O livro comenta mais fortemente três aspectos das bicicletas que ajudaram na luta pelos direitos das mulheres: era uma prática esportiva que auxiliava na saúde, forçou a mudança nas vestimentas, e aumentou muito a mobilidade das mulheres. O livro aborda principalmente este último aspecto. Depois do final da ‘Era de Ouro’ das bicicletas (~1890-1900), os carros e as motocicletas tiraram a exclusividade das bicicletas na promoção da mobilidade das mulheres. Mesmo assim, as bicicletas continuam importantes.

Mas vamos aos detalhes que eu mais gostei.
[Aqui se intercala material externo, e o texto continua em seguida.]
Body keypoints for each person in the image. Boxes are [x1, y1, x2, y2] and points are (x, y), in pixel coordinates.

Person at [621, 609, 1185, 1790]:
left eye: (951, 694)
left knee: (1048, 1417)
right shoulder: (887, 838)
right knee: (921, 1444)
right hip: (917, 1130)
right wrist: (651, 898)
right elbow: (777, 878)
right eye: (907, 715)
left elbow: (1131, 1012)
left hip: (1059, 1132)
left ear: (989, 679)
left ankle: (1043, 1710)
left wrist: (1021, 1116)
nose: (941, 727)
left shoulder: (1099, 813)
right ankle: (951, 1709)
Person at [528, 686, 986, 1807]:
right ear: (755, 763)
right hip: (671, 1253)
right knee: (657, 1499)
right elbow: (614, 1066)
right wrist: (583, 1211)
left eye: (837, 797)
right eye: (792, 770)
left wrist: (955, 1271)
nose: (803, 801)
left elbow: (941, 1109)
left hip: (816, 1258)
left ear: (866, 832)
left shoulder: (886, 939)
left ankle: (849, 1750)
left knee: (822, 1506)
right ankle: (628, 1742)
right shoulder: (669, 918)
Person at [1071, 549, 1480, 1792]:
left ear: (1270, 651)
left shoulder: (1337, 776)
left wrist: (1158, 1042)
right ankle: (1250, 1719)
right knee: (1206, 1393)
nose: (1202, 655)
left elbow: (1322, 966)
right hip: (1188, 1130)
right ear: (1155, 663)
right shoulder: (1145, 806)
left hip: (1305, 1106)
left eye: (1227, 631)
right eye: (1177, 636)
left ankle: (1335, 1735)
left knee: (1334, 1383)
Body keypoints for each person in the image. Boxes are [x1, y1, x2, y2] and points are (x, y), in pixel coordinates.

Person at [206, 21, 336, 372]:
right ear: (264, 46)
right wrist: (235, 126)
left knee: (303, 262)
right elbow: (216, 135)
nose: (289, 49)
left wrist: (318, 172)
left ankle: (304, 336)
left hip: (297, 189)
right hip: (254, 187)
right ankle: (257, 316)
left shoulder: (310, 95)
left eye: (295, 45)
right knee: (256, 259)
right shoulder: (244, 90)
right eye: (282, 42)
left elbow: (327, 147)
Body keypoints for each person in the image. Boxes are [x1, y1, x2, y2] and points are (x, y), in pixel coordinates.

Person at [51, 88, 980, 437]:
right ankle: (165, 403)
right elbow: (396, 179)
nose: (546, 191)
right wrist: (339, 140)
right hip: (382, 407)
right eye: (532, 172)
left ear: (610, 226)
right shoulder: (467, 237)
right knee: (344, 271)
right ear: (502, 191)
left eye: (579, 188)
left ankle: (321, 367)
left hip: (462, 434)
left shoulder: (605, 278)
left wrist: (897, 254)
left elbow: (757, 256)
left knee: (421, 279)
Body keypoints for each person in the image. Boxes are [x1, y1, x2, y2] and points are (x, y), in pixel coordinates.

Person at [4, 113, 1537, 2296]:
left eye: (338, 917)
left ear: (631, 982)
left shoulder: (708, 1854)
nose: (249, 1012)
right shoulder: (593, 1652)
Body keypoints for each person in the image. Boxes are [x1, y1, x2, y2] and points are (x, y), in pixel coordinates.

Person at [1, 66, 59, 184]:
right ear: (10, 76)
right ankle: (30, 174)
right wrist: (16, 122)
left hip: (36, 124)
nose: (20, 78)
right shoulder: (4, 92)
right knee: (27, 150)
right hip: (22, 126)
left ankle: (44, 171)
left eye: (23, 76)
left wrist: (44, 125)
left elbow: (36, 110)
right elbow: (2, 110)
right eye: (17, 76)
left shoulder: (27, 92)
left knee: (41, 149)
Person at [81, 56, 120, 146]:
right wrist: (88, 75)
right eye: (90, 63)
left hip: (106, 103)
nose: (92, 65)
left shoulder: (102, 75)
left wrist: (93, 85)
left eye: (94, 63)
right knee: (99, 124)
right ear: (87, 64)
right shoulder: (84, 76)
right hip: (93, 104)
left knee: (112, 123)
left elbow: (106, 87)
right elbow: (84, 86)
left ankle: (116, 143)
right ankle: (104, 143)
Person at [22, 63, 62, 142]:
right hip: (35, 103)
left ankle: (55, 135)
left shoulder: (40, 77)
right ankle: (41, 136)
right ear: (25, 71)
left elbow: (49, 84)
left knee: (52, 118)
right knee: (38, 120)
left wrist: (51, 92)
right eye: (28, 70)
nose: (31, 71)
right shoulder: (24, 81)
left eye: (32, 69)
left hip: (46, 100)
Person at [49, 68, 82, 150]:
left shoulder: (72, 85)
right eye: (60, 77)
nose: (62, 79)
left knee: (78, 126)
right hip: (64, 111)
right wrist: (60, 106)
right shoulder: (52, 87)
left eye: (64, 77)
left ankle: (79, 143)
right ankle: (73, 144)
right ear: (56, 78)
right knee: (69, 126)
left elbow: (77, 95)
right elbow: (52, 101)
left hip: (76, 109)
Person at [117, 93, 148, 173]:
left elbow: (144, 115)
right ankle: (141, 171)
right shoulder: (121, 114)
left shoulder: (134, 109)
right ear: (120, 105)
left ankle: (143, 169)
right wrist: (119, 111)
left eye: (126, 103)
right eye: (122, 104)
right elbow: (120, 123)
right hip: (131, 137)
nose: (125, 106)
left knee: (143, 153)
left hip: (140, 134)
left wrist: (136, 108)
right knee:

O livro usado que recebi está ligado a três bibliotecas. Logo na terceira página tem um carimbo com a sua morada anterior, a Fountaindale Public Library Distric. Na parte final do livro, nas sugestões de leituras, há a recomendação do website da Lilly Library, que tem uma página dedicada aos livros de bicicleta que eles têm por lá. Que legal, eu nem sabia que as bibliotecas podiam organizar suas coleções assim, com tanto carinho e vida. Finalmente, na capa e na contracapa há duas mulheres lindas pedalando, a atriz Madge Lessing, em 1898, e a mensageira Julia Obear, em 1922. Essas duas fotos foram encontradas no Catálogo da Biblioteca do Congresso Americano
.
Outra coisa que eu não sabia é que no século XIX havia um grande comércio de partituras musicais, para que as pessoas pudessem tocar nas reuniões em suas casas. O livro comenta várias músicas bicicletísicas dessa época. Gostei muito da música ‘Salute my Bicycle!” (1895). Na letra feminista da música, a cantora fala como é andar com roupas próprias para o ciclismo, como os homens se oferecem para beijá-la como se fosse promíscua, perguntam se ela é um menino ou uma menina, a condenam por beber como um homem, e por aí vai. E a ciclista, toda elegante, só responde: “Cumprimente a minha bicicleta!”

Ao procurar um áudio, encontrei uma apresentação fantástica de 2016, de um grupo chamado Radio Days. Estou apaixonado. Uma imagem bem icônica do machismo, e da importância das bicicletas para o feminismo, é uma foto de Cambridge em 1897, mostrando um protesto contra a aceitação de mulheres na universidade. E o que colocaram como símbolo do que mais temiam? O enforcamento de uma mulher andando de bicicleta! Oh, essas bruxas…

É isso. Recomendo muito esse livro feito com todo cuidado, bem pesquisado e cheio de ilustrações. Certo que exagera um pouquinho, mas não tem problema se for visto como uma homenagem, como uma inspiração na luta pelos direitos das mulheres e pelo lugar das bicicletas na vida urbana.

Era para ser um presente de Natal, acabou sendo de Páscoa. Não tem problema. Adorei a companhia que tive neste feriado.